A faithful, complete transcript of the entries below, without pictures, should be returned.
- - - - - - -
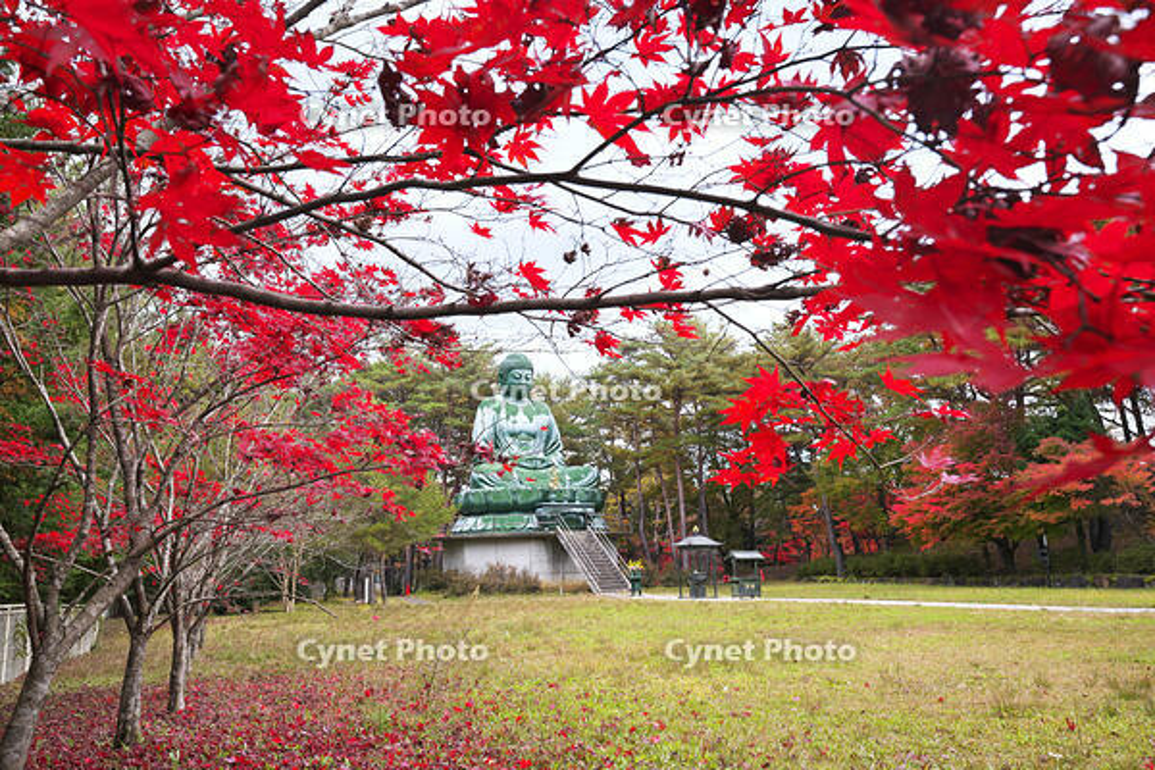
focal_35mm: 32
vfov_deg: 41.1
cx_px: 578
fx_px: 1027
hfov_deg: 58.7
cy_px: 385
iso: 125
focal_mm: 32
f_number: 10
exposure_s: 1/20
- - - - - - -
SOLUTION TO THE PROBLEM:
focal_35mm: 32
vfov_deg: 41.1
cx_px: 578
fx_px: 1027
hfov_deg: 58.7
cy_px: 385
iso: 125
focal_mm: 32
f_number: 10
exposure_s: 1/20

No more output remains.